C’è poi chi fa filtrare l’ipotesi di ridurre il quorum elettorale  o eliminare, anche qui, le preferenze; tutti segnali evidenti che la politica si sta interessando, prima ancora che della reale portata di queste elezioni, dei soliti e conosciuti interessi di bottega. Ipotesi, quest’ultima, che non lascia dubbi di sorta se si osservano  i movimenti di Salvini che, forte del supporto “lepenista”,  vede la possibilità di appropriarsi di quell’area imbarazzante della destra che la Premier, prima o poi, dovrà “scaricare”. Una operazione tutt’altro che pacificante, oltre che discutibile, ma che i comportamenti del “capitano” nella  questione Vannacci confermerebbero.
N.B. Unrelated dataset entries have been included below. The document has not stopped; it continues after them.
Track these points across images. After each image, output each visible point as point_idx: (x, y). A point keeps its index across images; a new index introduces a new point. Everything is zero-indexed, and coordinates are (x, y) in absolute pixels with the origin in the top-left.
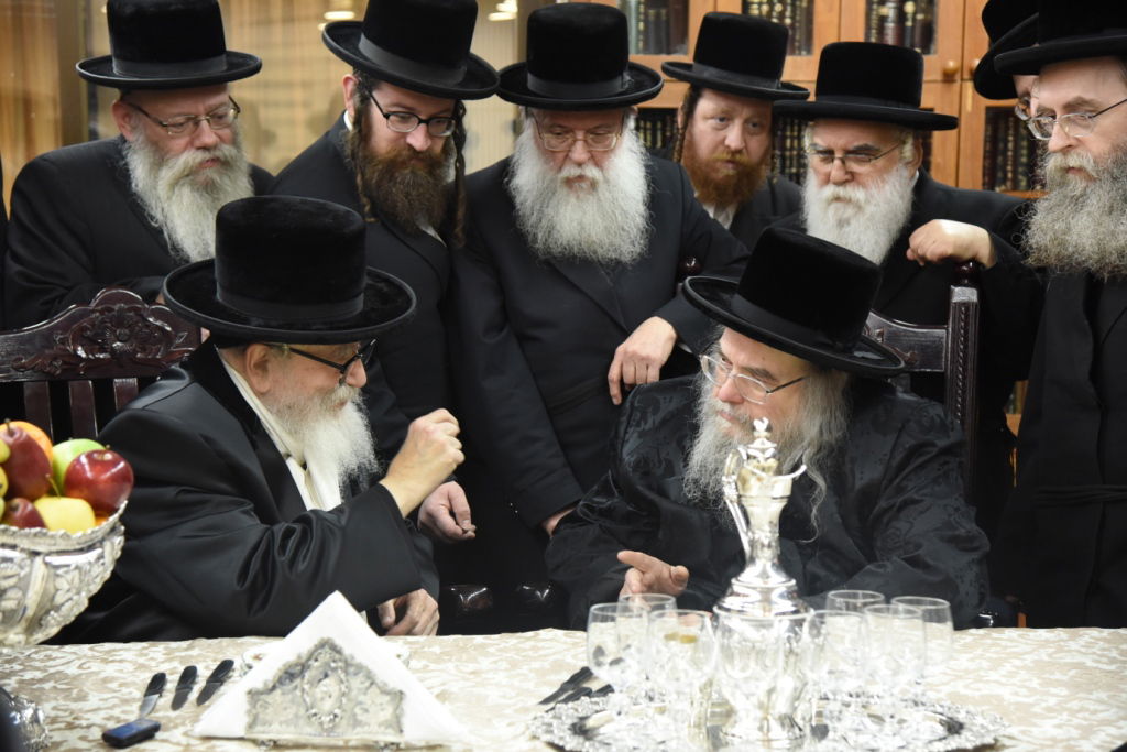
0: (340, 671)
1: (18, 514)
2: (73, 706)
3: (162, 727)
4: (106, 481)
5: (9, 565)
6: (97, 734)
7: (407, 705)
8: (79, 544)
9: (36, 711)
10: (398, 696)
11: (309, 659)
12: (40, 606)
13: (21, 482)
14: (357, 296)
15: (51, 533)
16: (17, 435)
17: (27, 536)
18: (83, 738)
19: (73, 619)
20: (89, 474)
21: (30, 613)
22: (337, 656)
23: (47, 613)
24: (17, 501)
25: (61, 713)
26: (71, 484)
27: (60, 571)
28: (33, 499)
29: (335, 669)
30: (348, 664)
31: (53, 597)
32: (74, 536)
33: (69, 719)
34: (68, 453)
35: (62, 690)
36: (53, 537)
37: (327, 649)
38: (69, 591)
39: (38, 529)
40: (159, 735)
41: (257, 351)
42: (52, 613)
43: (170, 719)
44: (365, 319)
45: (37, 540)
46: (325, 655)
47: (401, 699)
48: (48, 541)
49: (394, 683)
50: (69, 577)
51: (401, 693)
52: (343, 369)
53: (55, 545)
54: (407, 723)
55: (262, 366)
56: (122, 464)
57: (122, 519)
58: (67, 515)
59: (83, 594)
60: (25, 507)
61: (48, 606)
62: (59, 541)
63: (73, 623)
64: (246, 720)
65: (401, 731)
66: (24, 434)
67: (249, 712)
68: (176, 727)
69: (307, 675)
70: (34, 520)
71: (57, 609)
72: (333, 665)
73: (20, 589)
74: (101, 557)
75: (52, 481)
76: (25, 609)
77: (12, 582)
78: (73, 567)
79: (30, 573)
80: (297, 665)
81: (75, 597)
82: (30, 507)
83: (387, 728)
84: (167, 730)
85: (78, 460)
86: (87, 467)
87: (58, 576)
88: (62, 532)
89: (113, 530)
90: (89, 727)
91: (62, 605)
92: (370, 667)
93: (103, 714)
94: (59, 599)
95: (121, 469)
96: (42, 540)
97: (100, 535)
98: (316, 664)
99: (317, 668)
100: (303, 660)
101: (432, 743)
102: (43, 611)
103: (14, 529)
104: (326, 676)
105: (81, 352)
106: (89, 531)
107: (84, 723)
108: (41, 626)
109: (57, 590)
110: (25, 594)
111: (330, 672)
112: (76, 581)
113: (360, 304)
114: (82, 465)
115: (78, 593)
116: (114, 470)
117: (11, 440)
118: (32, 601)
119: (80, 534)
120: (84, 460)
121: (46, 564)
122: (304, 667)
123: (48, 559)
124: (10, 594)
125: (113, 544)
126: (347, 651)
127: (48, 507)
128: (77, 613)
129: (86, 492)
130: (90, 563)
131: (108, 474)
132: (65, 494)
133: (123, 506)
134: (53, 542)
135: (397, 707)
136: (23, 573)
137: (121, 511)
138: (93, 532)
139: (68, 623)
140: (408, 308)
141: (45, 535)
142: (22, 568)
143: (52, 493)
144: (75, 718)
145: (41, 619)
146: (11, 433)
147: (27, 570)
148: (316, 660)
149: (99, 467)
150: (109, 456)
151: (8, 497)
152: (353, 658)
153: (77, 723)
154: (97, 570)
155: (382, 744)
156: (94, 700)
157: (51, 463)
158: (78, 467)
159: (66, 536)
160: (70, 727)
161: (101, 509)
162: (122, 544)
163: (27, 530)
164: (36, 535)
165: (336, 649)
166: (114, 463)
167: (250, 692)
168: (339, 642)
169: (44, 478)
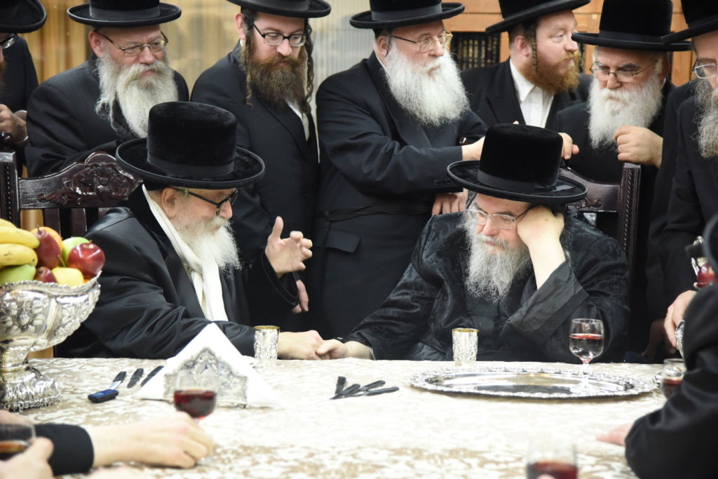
0: (213, 365)
1: (42, 275)
2: (74, 384)
3: (120, 394)
4: (90, 260)
5: (38, 301)
6: (86, 396)
7: (249, 384)
8: (75, 292)
9: (54, 382)
10: (244, 379)
11: (197, 359)
12: (54, 324)
13: (45, 259)
14: (230, 163)
15: (59, 286)
16: (43, 234)
17: (47, 286)
18: (79, 398)
19: (72, 332)
20: (81, 256)
21: (49, 328)
22: (212, 357)
23: (58, 328)
24: (42, 269)
25: (68, 387)
26: (72, 261)
27: (65, 306)
28: (51, 268)
29: (211, 364)
30: (217, 362)
31: (61, 320)
32: (72, 288)
33: (72, 390)
34: (71, 244)
35: (69, 378)
36: (60, 288)
37: (207, 353)
38: (70, 317)
39: (53, 283)
40: (117, 397)
41: (169, 192)
42: (61, 328)
43: (125, 392)
44: (235, 176)
45: (52, 289)
46: (206, 356)
47: (246, 380)
48: (58, 290)
49: (242, 373)
50: (70, 309)
51: (246, 377)
52: (219, 205)
53: (62, 292)
54: (248, 393)
55: (171, 201)
56: (99, 251)
57: (98, 280)
58: (69, 277)
59: (78, 319)
60: (46, 272)
61: (59, 324)
62: (64, 290)
63: (73, 335)
64: (163, 390)
65: (246, 398)
66: (47, 233)
67: (165, 386)
68: (128, 395)
69: (196, 366)
70: (51, 279)
71: (64, 326)
72: (210, 361)
73: (44, 314)
74: (87, 300)
75: (61, 259)
76: (46, 327)
77: (40, 310)
78: (71, 304)
79: (49, 306)
80: (191, 361)
81: (73, 321)
82: (49, 272)
83: (238, 396)
84: (123, 395)
85: (75, 249)
86: (80, 253)
87: (63, 308)
88: (65, 285)
89: (94, 286)
90: (82, 393)
91: (66, 324)
92: (230, 363)
93: (90, 388)
94: (65, 320)
95: (98, 254)
96: (55, 289)
97: (87, 288)
98: (201, 361)
99: (202, 364)
100: (194, 359)
101: (264, 405)
102: (56, 328)
103: (41, 282)
104: (206, 368)
105: (78, 191)
106: (80, 286)
107: (79, 392)
108: (55, 335)
109: (63, 316)
110: (46, 317)
111: (208, 366)
112: (73, 312)
113: (231, 168)
114: (78, 251)
115: (75, 318)
116: (94, 254)
117: (40, 236)
118: (50, 323)
119: (75, 287)
120: (78, 248)
121: (57, 302)
122: (195, 363)
123: (59, 299)
124: (39, 317)
125: (93, 294)
126: (217, 355)
127: (58, 272)
128: (74, 330)
129: (79, 265)
130: (80, 303)
131: (91, 256)
132: (67, 266)
133: (99, 273)
134: (61, 290)
135: (244, 384)
136: (45, 306)
137: (98, 276)
138: (83, 287)
139: (70, 335)
140: (260, 171)
141: (56, 286)
142: (45, 303)
143: (61, 265)
144: (75, 389)
145: (55, 331)
146: (40, 233)
147: (47, 304)
148: (201, 359)
149: (86, 252)
150: (92, 246)
151: (38, 267)
152: (220, 358)
153: (76, 391)
154: (84, 307)
155: (236, 405)
156: (86, 382)
157: (61, 250)
158: (75, 252)
159: (68, 288)
160: (72, 393)
161: (87, 275)
162: (99, 294)
163: (47, 283)
164: (52, 286)
165: (211, 353)
166: (94, 250)
167: (166, 375)
168: (213, 350)
169: (57, 257)
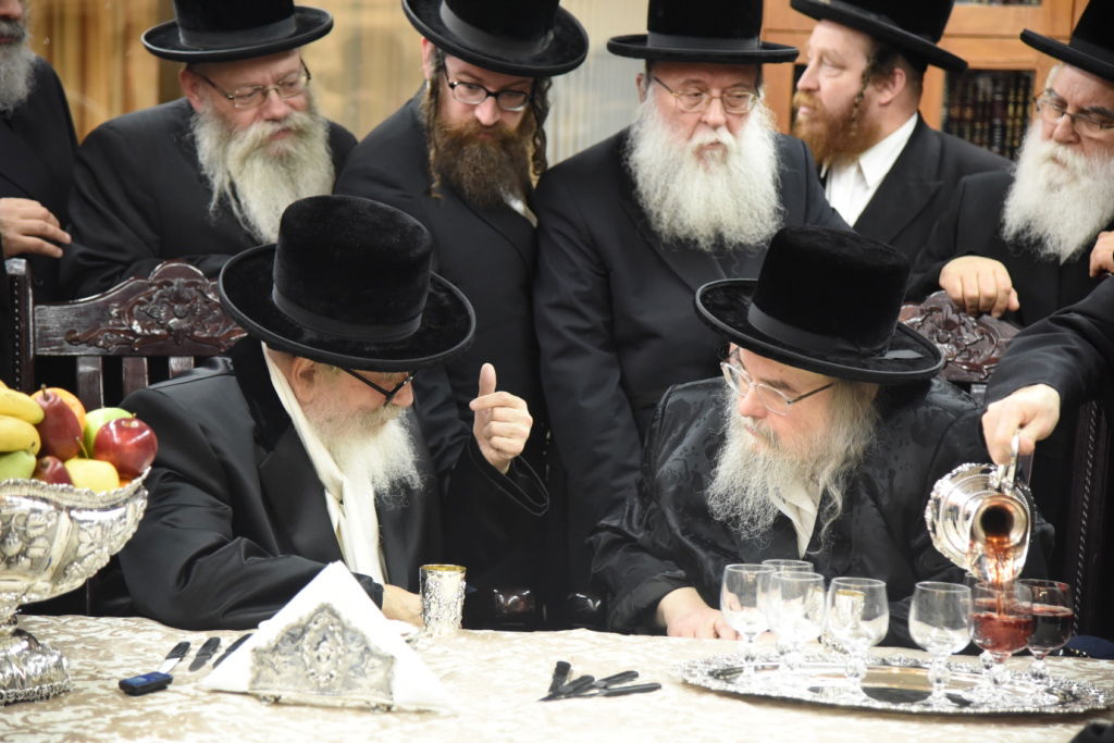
0: (337, 635)
1: (48, 471)
2: (98, 663)
3: (174, 681)
4: (131, 447)
5: (38, 515)
6: (115, 684)
7: (398, 669)
8: (102, 502)
9: (61, 657)
10: (390, 660)
11: (309, 622)
12: (65, 556)
13: (53, 442)
14: (415, 316)
15: (76, 490)
16: (52, 400)
17: (55, 491)
18: (104, 687)
19: (95, 572)
20: (116, 440)
21: (55, 563)
22: (335, 621)
23: (71, 563)
24: (48, 459)
25: (86, 668)
26: (98, 448)
27: (84, 526)
28: (64, 460)
29: (333, 633)
30: (344, 629)
31: (77, 548)
32: (98, 495)
33: (93, 673)
34: (100, 420)
35: (92, 651)
36: (78, 493)
37: (326, 612)
38: (92, 544)
39: (65, 485)
40: (170, 687)
42: (76, 564)
43: (184, 677)
45: (64, 495)
46: (324, 619)
47: (392, 663)
48: (74, 497)
49: (386, 650)
50: (92, 532)
51: (392, 657)
52: (389, 395)
53: (80, 501)
54: (396, 686)
55: (308, 375)
56: (147, 433)
57: (145, 483)
58: (93, 476)
59: (106, 549)
60: (55, 465)
61: (72, 557)
62: (85, 498)
64: (250, 676)
65: (391, 693)
66: (58, 400)
67: (252, 669)
68: (189, 682)
69: (307, 636)
70: (63, 477)
71: (80, 560)
72: (331, 628)
73: (47, 538)
74: (124, 516)
75: (81, 444)
76: (50, 560)
77: (40, 531)
78: (95, 523)
79: (57, 524)
80: (298, 627)
81: (97, 551)
82: (59, 465)
83: (378, 690)
84: (179, 683)
85: (107, 426)
86: (114, 433)
87: (82, 529)
88: (87, 489)
89: (136, 492)
90: (109, 679)
91: (85, 557)
92: (365, 633)
93: (124, 670)
94: (82, 551)
95: (146, 437)
96: (68, 496)
97: (123, 496)
98: (316, 627)
99: (317, 631)
100: (304, 622)
101: (422, 708)
102: (67, 563)
103: (44, 483)
104: (325, 639)
105: (137, 327)
106: (113, 492)
107: (106, 676)
108: (65, 575)
109: (80, 543)
110: (51, 544)
111: (328, 636)
112: (99, 536)
114: (111, 431)
115: (101, 548)
116: (139, 437)
117: (46, 404)
118: (57, 554)
119: (104, 493)
120: (113, 427)
121: (71, 518)
122: (305, 630)
123: (73, 513)
124: (37, 543)
125: (135, 506)
126: (345, 617)
127: (75, 467)
128: (99, 568)
129: (112, 456)
130: (112, 521)
131: (134, 441)
132: (92, 456)
133: (147, 471)
134: (78, 498)
135: (389, 670)
136: (49, 525)
137: (144, 476)
138: (116, 493)
139: (91, 576)
141: (71, 491)
142: (49, 520)
143: (81, 455)
144: (98, 672)
145: (65, 569)
146: (46, 398)
147: (54, 521)
148: (316, 623)
149: (125, 434)
150: (135, 424)
151: (40, 456)
152: (349, 622)
153: (99, 675)
154: (118, 528)
155: (374, 705)
156: (118, 660)
157: (83, 429)
158: (107, 433)
159: (90, 494)
160: (93, 678)
161: (125, 473)
163: (55, 485)
164: (63, 490)
165: (333, 613)
166: (140, 431)
167: (254, 650)
168: (337, 607)
169: (75, 440)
E l’ipotesi di cui sopra è ancor più  credibile se si osserva l’immarcescibile Renzi che si affretta a candidarsi per guidare un ipotetico “Centro”, politicamente necessario ma difficilmente realizzabile se ancora una volta , come in altre circostanze (vedi referendum), lui personalizza l’iniziativa. Ma lui, da persona intelligente quale è, questo lo sa;  ma sa anche che in fin dei conti ciò che a lui interessa è semplicemente un posto al sole europeo, utile per arricchire il suo curriculum “professionale” internazionale e che per ottenerlo deve cercar di “razzolare” quei voti che adesso non  ha.

Tutte pessime premesse, sicuramente non atte a convincere gli elettori che queste elezioni meritano di “metterci la testa”!